Social media posts from the organizers cast the race as the return of a legendary figure. One Facebook clip remembered it as the time “the speedrunning God Siglemic blew our minds,” promoting early bird tickets for the following year’s event. A Reddit thread from the same weekend remarked on his “return to the scene at PACE,” noting both the risky strategies he brought to the race and his choice of controller.
The race did not mark the start of a new full time grind. The description on one reupload notes that he “hasn’t really done anything online since December 2019,” capturing the sense that PACE was a final encore rather than a fresh chapter. For viewers who had watched him in 2012, seeing him back on stage, even briefly, was a closing loop in the story.
Legacy In Super Mario 64 And Speedrun Streaming
Today, the Super Mario 64 120 star world record belongs to other runners, and modern times sit far below anything recorded in 2014. Yet when retrospective pieces look back at the history of the category, they still stop at his 1:44:52 run on 2 September 2012 as one of the turning points, both for Super Mario 64 itself and for speedrunning as a streamed performance.
His legacy rests on several overlapping contributions:
He proved that a single player speedrun of a 1996 platformer could fill a Twitch schedule and hold a large, active audience. Game developers and esports writers who came to Twitch in that era often point to his channel as one of the first they were shown, in part because of how “insane” the chat looked during record attempts.
He helped solidify 120 star as a prestige category by pushing times down through a string of world records, shaping routes and strats that would be refined by later runners.
He wrote and shared a 70 star guide that gave hundreds of aspiring runners a concrete starting point, and that remained a recommended reference long after his own active career had ended.

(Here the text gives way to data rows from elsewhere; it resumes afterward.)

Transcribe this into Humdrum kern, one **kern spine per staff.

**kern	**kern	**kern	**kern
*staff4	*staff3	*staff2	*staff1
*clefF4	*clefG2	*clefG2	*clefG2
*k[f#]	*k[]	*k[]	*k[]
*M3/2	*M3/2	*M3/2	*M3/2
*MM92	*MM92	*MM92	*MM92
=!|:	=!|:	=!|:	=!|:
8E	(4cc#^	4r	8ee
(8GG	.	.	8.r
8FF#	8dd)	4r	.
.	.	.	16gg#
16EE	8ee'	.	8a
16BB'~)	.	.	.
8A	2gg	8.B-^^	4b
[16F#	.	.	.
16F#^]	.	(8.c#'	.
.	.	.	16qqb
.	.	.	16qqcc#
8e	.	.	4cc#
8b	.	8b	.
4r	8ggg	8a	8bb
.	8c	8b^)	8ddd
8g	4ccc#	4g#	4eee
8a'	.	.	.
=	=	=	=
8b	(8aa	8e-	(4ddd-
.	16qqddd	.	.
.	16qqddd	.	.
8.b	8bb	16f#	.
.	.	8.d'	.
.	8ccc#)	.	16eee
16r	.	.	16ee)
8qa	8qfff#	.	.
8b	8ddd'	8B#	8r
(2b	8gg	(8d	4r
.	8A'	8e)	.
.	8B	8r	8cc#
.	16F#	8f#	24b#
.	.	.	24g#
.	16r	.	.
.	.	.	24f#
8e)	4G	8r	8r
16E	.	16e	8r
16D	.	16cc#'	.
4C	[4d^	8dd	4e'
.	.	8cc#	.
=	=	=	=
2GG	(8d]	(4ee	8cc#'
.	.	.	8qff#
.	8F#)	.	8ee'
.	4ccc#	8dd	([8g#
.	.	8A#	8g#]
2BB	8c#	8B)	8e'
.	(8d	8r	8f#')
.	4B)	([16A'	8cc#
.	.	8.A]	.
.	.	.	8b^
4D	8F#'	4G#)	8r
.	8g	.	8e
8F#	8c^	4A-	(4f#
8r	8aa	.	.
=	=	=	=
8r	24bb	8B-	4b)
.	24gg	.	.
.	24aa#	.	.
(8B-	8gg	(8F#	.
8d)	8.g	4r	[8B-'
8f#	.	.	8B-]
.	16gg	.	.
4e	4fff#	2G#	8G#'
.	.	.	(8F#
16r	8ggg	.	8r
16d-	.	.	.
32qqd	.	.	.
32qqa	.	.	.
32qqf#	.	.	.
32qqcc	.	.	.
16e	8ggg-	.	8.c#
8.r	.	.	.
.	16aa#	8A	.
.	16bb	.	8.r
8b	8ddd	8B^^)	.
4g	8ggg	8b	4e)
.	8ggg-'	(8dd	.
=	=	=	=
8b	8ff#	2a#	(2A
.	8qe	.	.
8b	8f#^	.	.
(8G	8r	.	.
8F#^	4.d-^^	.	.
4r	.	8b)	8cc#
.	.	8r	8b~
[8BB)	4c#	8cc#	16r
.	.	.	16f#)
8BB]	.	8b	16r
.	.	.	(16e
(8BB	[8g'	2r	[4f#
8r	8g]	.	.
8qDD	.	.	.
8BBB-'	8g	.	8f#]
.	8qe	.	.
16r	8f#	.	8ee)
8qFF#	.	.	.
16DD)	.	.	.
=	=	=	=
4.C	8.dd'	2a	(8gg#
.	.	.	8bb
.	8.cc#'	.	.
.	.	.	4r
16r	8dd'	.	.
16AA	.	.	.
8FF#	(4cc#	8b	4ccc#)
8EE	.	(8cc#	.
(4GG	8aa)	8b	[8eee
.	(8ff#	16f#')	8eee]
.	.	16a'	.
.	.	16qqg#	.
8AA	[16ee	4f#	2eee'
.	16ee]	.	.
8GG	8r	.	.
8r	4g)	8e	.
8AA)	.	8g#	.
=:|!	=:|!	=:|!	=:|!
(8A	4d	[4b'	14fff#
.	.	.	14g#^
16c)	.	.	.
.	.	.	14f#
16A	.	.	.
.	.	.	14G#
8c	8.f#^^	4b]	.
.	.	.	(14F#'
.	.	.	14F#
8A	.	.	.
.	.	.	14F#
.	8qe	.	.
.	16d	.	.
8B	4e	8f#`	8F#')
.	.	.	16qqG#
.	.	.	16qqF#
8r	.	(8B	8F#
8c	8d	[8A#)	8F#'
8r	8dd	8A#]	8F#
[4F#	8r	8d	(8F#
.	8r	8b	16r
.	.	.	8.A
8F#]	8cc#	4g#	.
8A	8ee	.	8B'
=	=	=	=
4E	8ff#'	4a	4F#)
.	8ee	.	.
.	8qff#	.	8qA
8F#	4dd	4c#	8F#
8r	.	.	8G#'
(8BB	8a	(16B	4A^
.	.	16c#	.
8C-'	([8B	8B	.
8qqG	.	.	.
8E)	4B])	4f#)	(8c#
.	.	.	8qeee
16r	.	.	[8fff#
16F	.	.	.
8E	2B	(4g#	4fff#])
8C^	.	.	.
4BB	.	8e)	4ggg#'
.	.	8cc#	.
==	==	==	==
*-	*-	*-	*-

Finally, he brought certain elements of Twitch culture into speedrunning. Phrases like “this is the run” began in his chat and then spread across the site, becoming shorthand for any long series of attempts in any game.
In later years, his story has also become a reminder of the limits of the human body. The repetitive strain injuries that helped end his run as a top level speedrunner appear in community discussions as a warning to new players who hope to grind long hours of high precision gameplay.
For the purposes of speedrun history, however, he stands as one of the central figures in the first age of Twitch. When modern runners load up Super Mario 64 and begin a 120 star world record grind live on stream, they are stepping into a format that Siglemic helped invent: a long form broadcast of a single game, framed not only as a test of skill but also as a shared story told attempt by attempt, reset by reset, all the way to the final Bowser throw.